Proteolysis targeted chimera (PROTAC) is a rapidly developed technology in recent years, which provides the possibility for many undruggable targets, and has become the focus of protein drug researchers.
Hematologic malignancies are cancers that affect the blood, bone marrow, and lymph nodes. Some target proteins such as BCL-XL, MDM2 and MALT1 in hematological malignant diseases are also difficult to become drugs. PROTAC technology provides a new strategy for drug development of these diseases. This paper briefly summarizes the research progress of protac in T-cell lymphoma and T-cell lymphoma.
Research of Protac on T-cell Lymphoma
Bcl-2 gene (B-cell lymphoma/eukemia-2 gene) is a kind of oncogene, which can obviously inhibit apoptosis and is one of the most important oncogenes in the study of apoptosis.
Anti-apoptotic proteins such as BCL-2, BCL-XL and MCL-1 are considered to be target proteins for malignant hematological diseases to avoid apoptosis. Recently, it has been found that most cutaneous and peripheral T-cell lymphoma (TCL) cell lines, patient-derived xenografts and major patient samples depend on BCL-XL for survival. These results suggest that targeted inhibition of BCL-XL has therapeutic value in some patients with TCL. Currently available small molecular BCL-XL inhibitors fail in clinical development due to thrombocytopenia caused by targeted toxicity. To overcome this toxicity, the research team of the Department of Pharmaceutical Sciences at the University of Arkansas developed DT2216, a BCL-XL-targeted PROTAC, ligase to VHL E3 ligase for proteasome degradation. VHL ligases are chosen because platelets express low levels of VHL, indicating that they are immune to the pro-apoptotic effect of DT2216.
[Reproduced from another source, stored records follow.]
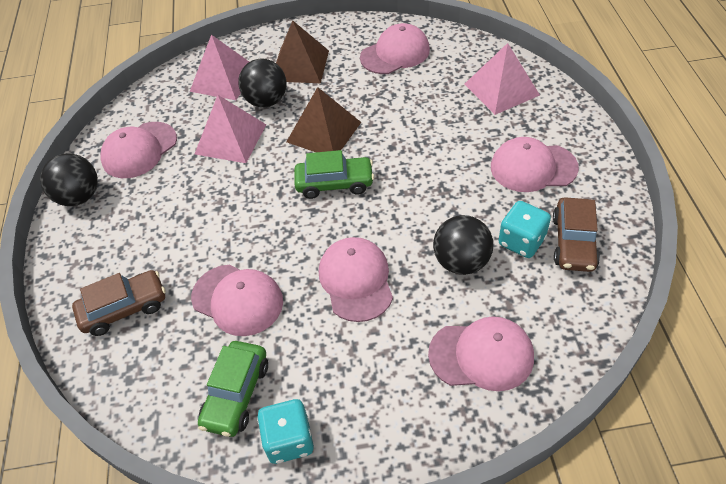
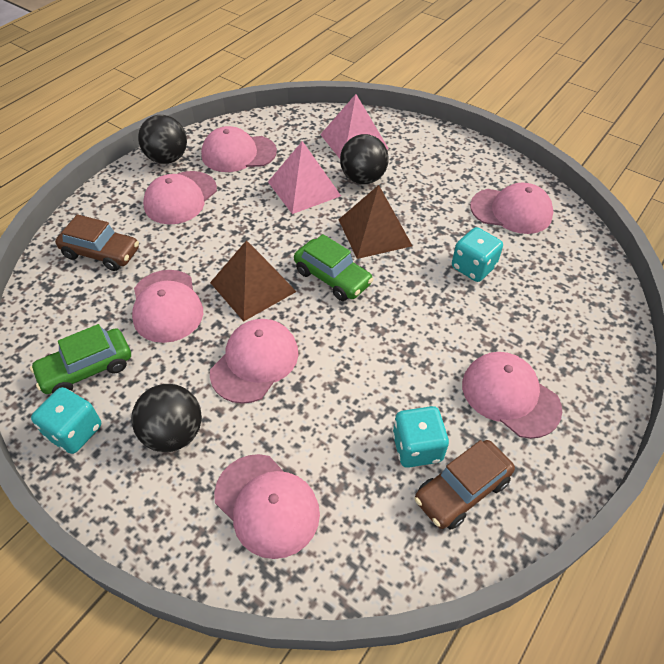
camera: 40 degrees right, 0 degrees up
brown pyramid [276,20,329,83] -> brown pyramid moved to [210,240,297,321]
black ball [433,215,493,275] -> black ball moved to [132,384,202,452]
pink pyramid [465,43,540,115] -> none
none -> pink cap [143,171,217,224]
none -> turquoise dice [452,227,503,282]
Through MTS analysis, immunoblotting and flow cytometry, the team tested the therapeutic potential of DT2216 on TCL cell lines and TCL xenograft mice. The results showed that DT2216 targeting BCL-XL could selectively kill BCL-XL-dependent TCL cells without obvious platelet toxicity. In addition, DT2216 combined with inhibitors targeting other anti-apoptotic BCL-2 family proteins may have a wide range of therapeutic effects on a variety of TCL types and other BCL-XL-dependent cancers.
Research of Protac on T-cell Acute Lymphoblastic Leukaemia
T-ALL is a malignant hematological disease originating from the precursors of immature T cells. Previous studies have found that T-ALL (except for early T cell precursor ALL) is dependent on BCL-XL. However, the targeted toxicity of BCL-XL specific inhibitors to thrombocytopenia limits its application in acute leukemia.
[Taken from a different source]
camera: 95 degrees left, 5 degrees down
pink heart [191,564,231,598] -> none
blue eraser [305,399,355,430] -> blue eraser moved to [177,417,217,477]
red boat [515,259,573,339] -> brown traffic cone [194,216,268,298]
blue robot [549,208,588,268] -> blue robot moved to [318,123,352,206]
The team from the MD Anderson Cancer Center analyzed the preclinical efficacy of DT2216 in T-ALL cell lines in vitro and in vivo T-ALL patient-derived xenotransplantation (PDX) models. The results showed that T-ALL cells were functionally dependent on BCL-XL and highly sensitive to DT2216, while B-ALL mainly depended on BCL-2, is response to BCL-2 inhibitors such as ABT-199. In T-ALL PDX model, DT2216, alone, especially combined chemotherapy, can reduce the burden of leukemia and prolong the survival time. It is suggested that DT2216 targeted BCL-XL is an efficient and safe adjuvant therapy in T-ALL.